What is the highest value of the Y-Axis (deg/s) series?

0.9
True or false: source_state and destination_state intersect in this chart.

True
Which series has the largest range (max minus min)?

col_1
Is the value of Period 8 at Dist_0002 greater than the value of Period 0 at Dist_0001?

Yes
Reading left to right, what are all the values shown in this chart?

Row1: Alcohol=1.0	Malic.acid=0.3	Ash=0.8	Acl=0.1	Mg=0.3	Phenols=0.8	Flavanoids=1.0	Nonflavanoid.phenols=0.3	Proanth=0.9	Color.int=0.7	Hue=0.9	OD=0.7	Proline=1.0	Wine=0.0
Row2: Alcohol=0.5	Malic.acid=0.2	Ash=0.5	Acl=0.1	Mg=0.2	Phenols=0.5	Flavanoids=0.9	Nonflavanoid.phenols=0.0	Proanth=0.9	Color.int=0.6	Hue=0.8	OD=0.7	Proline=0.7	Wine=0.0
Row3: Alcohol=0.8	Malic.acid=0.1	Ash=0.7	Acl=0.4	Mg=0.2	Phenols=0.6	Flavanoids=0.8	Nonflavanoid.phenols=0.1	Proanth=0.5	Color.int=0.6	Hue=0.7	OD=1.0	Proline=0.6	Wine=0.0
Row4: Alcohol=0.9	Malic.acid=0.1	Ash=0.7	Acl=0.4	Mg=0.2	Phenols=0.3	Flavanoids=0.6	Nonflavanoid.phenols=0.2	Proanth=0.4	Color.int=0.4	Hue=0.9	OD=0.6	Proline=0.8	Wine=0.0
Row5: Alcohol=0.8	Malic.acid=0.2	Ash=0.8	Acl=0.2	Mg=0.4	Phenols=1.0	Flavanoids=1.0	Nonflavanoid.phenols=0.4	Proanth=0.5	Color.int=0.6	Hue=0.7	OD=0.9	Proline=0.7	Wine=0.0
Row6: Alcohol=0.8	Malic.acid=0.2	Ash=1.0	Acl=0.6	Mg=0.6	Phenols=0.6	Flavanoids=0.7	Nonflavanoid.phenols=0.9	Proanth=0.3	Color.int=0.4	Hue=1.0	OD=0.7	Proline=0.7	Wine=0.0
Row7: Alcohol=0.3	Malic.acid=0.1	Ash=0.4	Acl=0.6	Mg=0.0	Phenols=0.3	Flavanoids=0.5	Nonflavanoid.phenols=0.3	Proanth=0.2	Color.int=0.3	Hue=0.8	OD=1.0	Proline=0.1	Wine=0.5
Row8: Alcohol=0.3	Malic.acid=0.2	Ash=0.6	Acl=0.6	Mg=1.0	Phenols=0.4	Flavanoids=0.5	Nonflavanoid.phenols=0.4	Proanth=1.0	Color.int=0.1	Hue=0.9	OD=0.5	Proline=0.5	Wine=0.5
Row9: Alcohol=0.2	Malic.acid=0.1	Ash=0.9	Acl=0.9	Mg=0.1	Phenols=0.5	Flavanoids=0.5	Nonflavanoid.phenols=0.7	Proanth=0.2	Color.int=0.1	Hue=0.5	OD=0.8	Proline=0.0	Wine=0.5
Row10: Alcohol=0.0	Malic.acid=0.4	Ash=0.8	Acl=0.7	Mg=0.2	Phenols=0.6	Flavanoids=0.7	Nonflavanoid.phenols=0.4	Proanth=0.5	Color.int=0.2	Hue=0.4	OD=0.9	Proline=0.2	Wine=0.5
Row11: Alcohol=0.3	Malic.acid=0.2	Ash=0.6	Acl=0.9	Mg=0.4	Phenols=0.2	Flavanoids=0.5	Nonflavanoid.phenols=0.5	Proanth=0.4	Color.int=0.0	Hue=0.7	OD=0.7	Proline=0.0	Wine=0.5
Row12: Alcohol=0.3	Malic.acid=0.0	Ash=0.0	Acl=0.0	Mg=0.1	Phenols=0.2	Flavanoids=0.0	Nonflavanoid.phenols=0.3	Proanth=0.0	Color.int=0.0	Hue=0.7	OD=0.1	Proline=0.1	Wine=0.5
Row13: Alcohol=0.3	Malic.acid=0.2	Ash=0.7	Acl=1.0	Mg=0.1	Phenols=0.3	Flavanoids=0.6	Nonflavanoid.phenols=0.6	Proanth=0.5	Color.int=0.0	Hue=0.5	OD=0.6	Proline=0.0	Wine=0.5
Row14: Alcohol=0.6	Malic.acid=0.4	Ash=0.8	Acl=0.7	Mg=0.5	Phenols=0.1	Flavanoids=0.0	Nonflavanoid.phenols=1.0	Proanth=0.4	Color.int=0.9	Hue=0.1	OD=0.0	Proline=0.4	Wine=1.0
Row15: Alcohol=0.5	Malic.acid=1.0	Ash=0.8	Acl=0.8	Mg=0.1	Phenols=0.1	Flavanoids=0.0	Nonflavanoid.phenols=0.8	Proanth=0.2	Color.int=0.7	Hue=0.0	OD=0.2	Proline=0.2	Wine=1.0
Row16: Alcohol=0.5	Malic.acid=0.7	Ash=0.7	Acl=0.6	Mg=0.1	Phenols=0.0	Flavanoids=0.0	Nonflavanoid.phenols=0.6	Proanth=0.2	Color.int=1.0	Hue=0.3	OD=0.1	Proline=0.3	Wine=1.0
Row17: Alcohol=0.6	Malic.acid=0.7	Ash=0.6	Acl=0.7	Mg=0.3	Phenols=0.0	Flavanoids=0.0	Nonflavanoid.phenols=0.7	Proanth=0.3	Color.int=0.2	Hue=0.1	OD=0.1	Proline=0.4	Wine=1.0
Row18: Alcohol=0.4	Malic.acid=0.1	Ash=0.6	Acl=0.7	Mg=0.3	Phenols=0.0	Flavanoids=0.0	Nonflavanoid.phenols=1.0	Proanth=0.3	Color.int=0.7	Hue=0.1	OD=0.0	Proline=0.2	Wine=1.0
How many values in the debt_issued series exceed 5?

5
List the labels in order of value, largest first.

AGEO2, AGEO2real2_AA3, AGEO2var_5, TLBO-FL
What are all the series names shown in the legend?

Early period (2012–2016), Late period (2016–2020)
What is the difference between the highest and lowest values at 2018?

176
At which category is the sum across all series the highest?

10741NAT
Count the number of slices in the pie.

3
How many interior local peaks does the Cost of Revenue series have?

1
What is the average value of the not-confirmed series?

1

— YOUR GOAL —
Extract every item above, copying each of its lines word for word and keeping their order.

— ANSWER TO THIS PROBLEM —
What is the highest value of the Y-Axis (deg/s) series?

0.9
True or false: source_state and destination_state intersect in this chart.

True
Which series has the largest range (max minus min)?

col_1
Is the value of Period 8 at Dist_0002 greater than the value of Period 0 at Dist_0001?

Yes
Reading left to right, what are all the values shown in this chart?

Row1: Alcohol=1.0	Malic.acid=0.3	Ash=0.8	Acl=0.1	Mg=0.3	Phenols=0.8	Flavanoids=1.0	Nonflavanoid.phenols=0.3	Proanth=0.9	Color.int=0.7	Hue=0.9	OD=0.7	Proline=1.0	Wine=0.0
Row2: Alcohol=0.5	Malic.acid=0.2	Ash=0.5	Acl=0.1	Mg=0.2	Phenols=0.5	Flavanoids=0.9	Nonflavanoid.phenols=0.0	Proanth=0.9	Color.int=0.6	Hue=0.8	OD=0.7	Proline=0.7	Wine=0.0
Row3: Alcohol=0.8	Malic.acid=0.1	Ash=0.7	Acl=0.4	Mg=0.2	Phenols=0.6	Flavanoids=0.8	Nonflavanoid.phenols=0.1	Proanth=0.5	Color.int=0.6	Hue=0.7	OD=1.0	Proline=0.6	Wine=0.0
Row4: Alcohol=0.9	Malic.acid=0.1	Ash=0.7	Acl=0.4	Mg=0.2	Phenols=0.3	Flavanoids=0.6	Nonflavanoid.phenols=0.2	Proanth=0.4	Color.int=0.4	Hue=0.9	OD=0.6	Proline=0.8	Wine=0.0
Row5: Alcohol=0.8	Malic.acid=0.2	Ash=0.8	Acl=0.2	Mg=0.4	Phenols=1.0	Flavanoids=1.0	Nonflavanoid.phenols=0.4	Proanth=0.5	Color.int=0.6	Hue=0.7	OD=0.9	Proline=0.7	Wine=0.0
Row6: Alcohol=0.8	Malic.acid=0.2	Ash=1.0	Acl=0.6	Mg=0.6	Phenols=0.6	Flavanoids=0.7	Nonflavanoid.phenols=0.9	Proanth=0.3	Color.int=0.4	Hue=1.0	OD=0.7	Proline=0.7	Wine=0.0
Row7: Alcohol=0.3	Malic.acid=0.1	Ash=0.4	Acl=0.6	Mg=0.0	Phenols=0.3	Flavanoids=0.5	Nonflavanoid.phenols=0.3	Proanth=0.2	Color.int=0.3	Hue=0.8	OD=1.0	Proline=0.1	Wine=0.5
Row8: Alcohol=0.3	Malic.acid=0.2	Ash=0.6	Acl=0.6	Mg=1.0	Phenols=0.4	Flavanoids=0.5	Nonflavanoid.phenols=0.4	Proanth=1.0	Color.int=0.1	Hue=0.9	OD=0.5	Proline=0.5	Wine=0.5
Row9: Alcohol=0.2	Malic.acid=0.1	Ash=0.9	Acl=0.9	Mg=0.1	Phenols=0.5	Flavanoids=0.5	Nonflavanoid.phenols=0.7	Proanth=0.2	Color.int=0.1	Hue=0.5	OD=0.8	Proline=0.0	Wine=0.5
Row10: Alcohol=0.0	Malic.acid=0.4	Ash=0.8	Acl=0.7	Mg=0.2	Phenols=0.6	Flavanoids=0.7	Nonflavanoid.phenols=0.4	Proanth=0.5	Color.int=0.2	Hue=0.4	OD=0.9	Proline=0.2	Wine=0.5
Row11: Alcohol=0.3	Malic.acid=0.2	Ash=0.6	Acl=0.9	Mg=0.4	Phenols=0.2	Flavanoids=0.5	Nonflavanoid.phenols=0.5	Proanth=0.4	Color.int=0.0	Hue=0.7	OD=0.7	Proline=0.0	Wine=0.5
Row12: Alcohol=0.3	Malic.acid=0.0	Ash=0.0	Acl=0.0	Mg=0.1	Phenols=0.2	Flavanoids=0.0	Nonflavanoid.phenols=0.3	Proanth=0.0	Color.int=0.0	Hue=0.7	OD=0.1	Proline=0.1	Wine=0.5
Row13: Alcohol=0.3	Malic.acid=0.2	Ash=0.7	Acl=1.0	Mg=0.1	Phenols=0.3	Flavanoids=0.6	Nonflavanoid.phenols=0.6	Proanth=0.5	Color.int=0.0	Hue=0.5	OD=0.6	Proline=0.0	Wine=0.5
Row14: Alcohol=0.6	Malic.acid=0.4	Ash=0.8	Acl=0.7	Mg=0.5	Phenols=0.1	Flavanoids=0.0	Nonflavanoid.phenols=1.0	Proanth=0.4	Color.int=0.9	Hue=0.1	OD=0.0	Proline=0.4	Wine=1.0
Row15: Alcohol=0.5	Malic.acid=1.0	Ash=0.8	Acl=0.8	Mg=0.1	Phenols=0.1	Flavanoids=0.0	Nonflavanoid.phenols=0.8	Proanth=0.2	Color.int=0.7	Hue=0.0	OD=0.2	Proline=0.2	Wine=1.0
Row16: Alcohol=0.5	Malic.acid=0.7	Ash=0.7	Acl=0.6	Mg=0.1	Phenols=0.0	Flavanoids=0.0	Nonflavanoid.phenols=0.6	Proanth=0.2	Color.int=1.0	Hue=0.3	OD=0.1	Proline=0.3	Wine=1.0
Row17: Alcohol=0.6	Malic.acid=0.7	Ash=0.6	Acl=0.7	Mg=0.3	Phenols=0.0	Flavanoids=0.0	Nonflavanoid.phenols=0.7	Proanth=0.3	Color.int=0.2	Hue=0.1	OD=0.1	Proline=0.4	Wine=1.0
Row18: Alcohol=0.4	Malic.acid=0.1	Ash=0.6	Acl=0.7	Mg=0.3	Phenols=0.0	Flavanoids=0.0	Nonflavanoid.phenols=1.0	Proanth=0.3	Color.int=0.7	Hue=0.1	OD=0.0	Proline=0.2	Wine=1.0
How many values in the debt_issued series exceed 5?

5
List the labels in order of value, largest first.

AGEO2, AGEO2real2_AA3, AGEO2var_5, TLBO-FL
What are all the series names shown in the legend?

Early period (2012–2016), Late period (2016–2020)
What is the difference between the highest and lowest values at 2018?

176
At which category is the sum across all series the highest?

10741NAT
Count the number of slices in the pie.

3
How many interior local peaks does the Cost of Revenue series have?

1
What is the average value of the not-confirmed series?

1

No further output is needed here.